Create an SSO domain using LDAP and RADIUS. To do this, follow the steps below:

  1. In the LoadMaster User Interface (UI), go to Certificates & Security > LDAP Configuration.
  2. Specify the name of the LDAP endpoint configuration and click Add.

  3. Configure the settings of the LDAP endpoint as needed.
  4. In the LoadMaster UI, go to Virtual Services > Manage SSO.

  5. Enter the name of the SSO configuration in the text box under Add new Client Side Configuration and click Add.

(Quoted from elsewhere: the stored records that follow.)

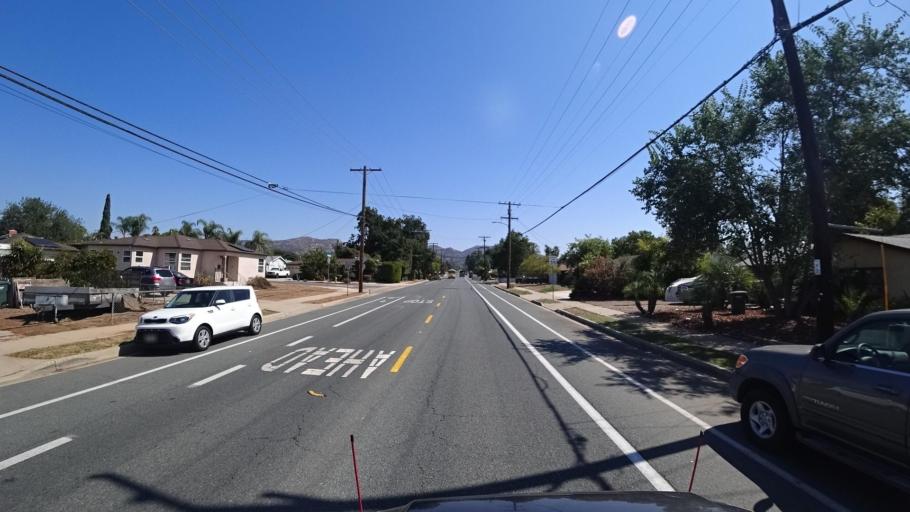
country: US
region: California
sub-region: San Diego County
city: Bostonia
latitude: 32.8002
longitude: -116.9263
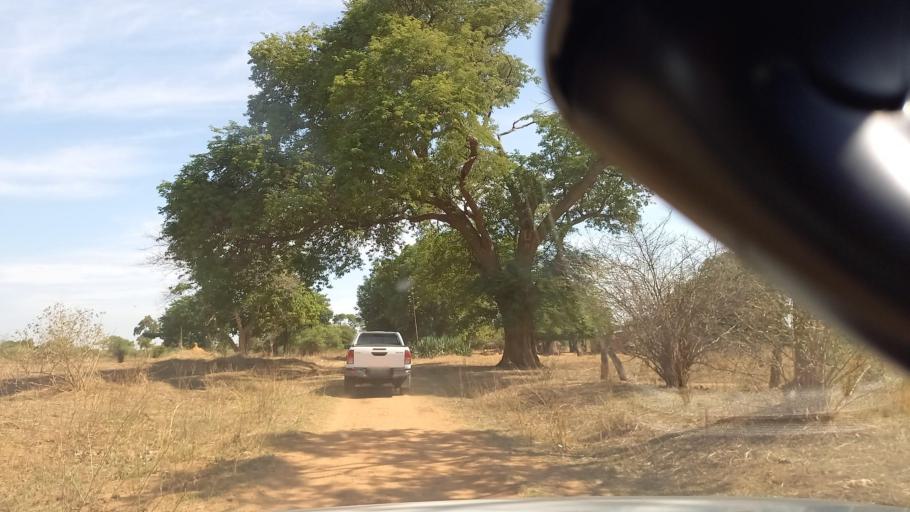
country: ZM
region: Southern
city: Mazabuka
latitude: -16.0360
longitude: 27.6229
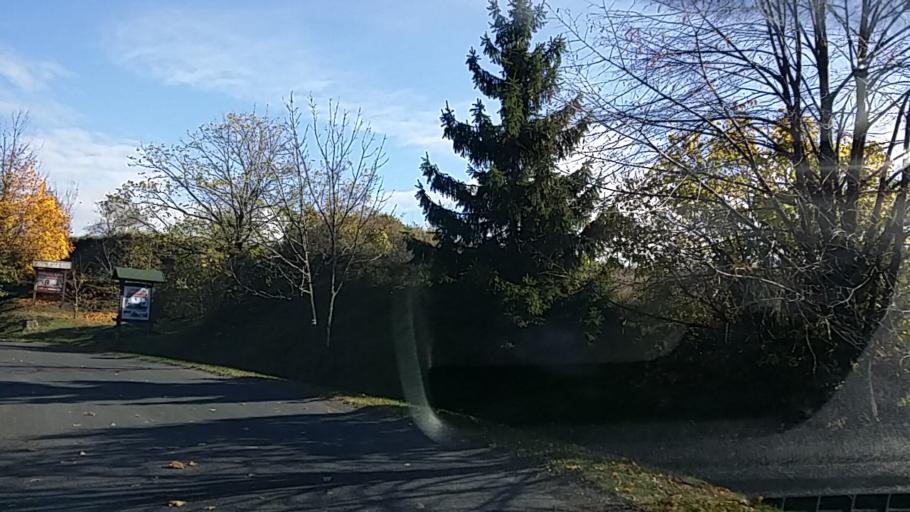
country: HU
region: Borsod-Abauj-Zemplen
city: Gonc
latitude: 48.3926
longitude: 21.3464
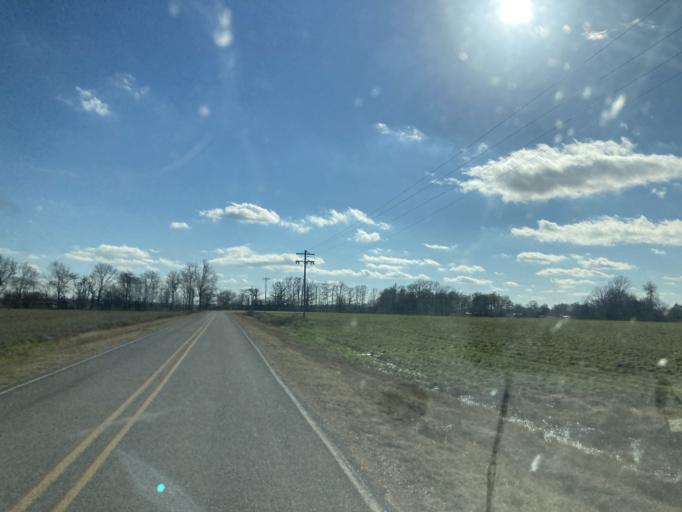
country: US
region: Mississippi
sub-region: Yazoo County
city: Yazoo City
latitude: 32.9615
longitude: -90.4943
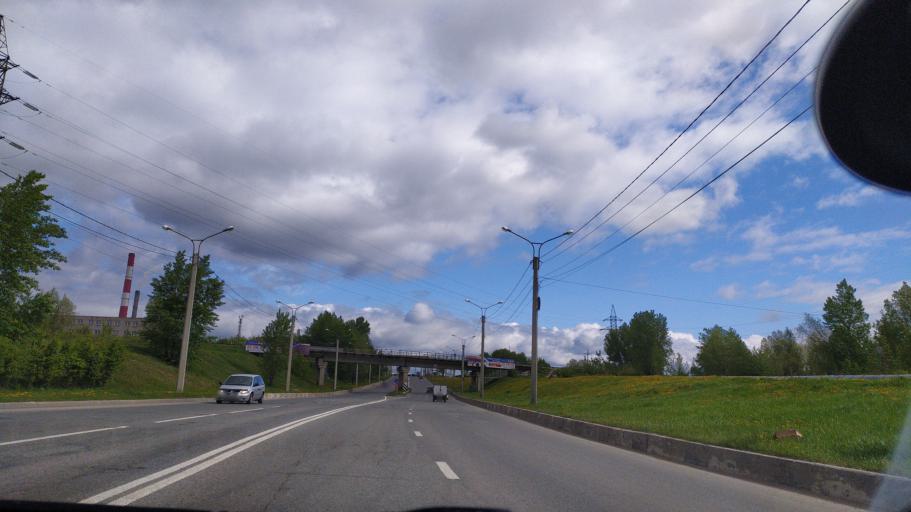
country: RU
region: Chuvashia
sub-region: Cheboksarskiy Rayon
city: Cheboksary
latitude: 56.1119
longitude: 47.2961
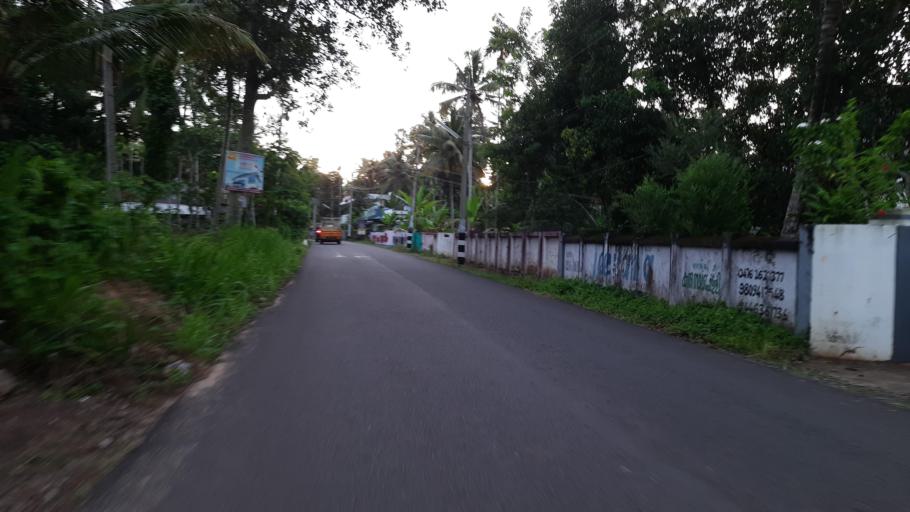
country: IN
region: Kerala
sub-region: Alappuzha
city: Kattanam
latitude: 9.1378
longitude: 76.5467
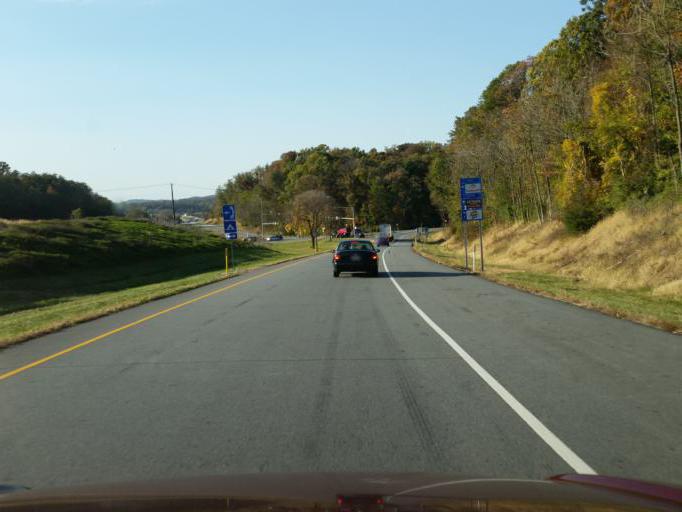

    Note: The LDAP server does not need to be the same as the RADIUS server. For example, it can be an LDAP Windows Server that is already used in the domain.
  6. Select RADIUS and LDAP as the Authentication Protocol.
  7. Select the relevant LDAP Endpoint.
  8. Configure the other settings as needed.
    Note: The RADIUS Shared Secret should be the same as the one configured for radius_secret_1 as mentioned in the Configure Duo Auth Proxy and Start section.
  9. In the LoadMaster UI, go to Virtual Services > View/Modify Services.
  10. Click Modify on the relevant Virtual Service (or add a new one).
  11. Expand the ESP Options section.

  12. Select the Enable ESP check box.
  13. Select the relevant SSO Domain.
  14. Configure any other settings as needed.
Note: Any Real Server can be added to this service now. There are no additional configuration or installation requirements needed on the Real Server.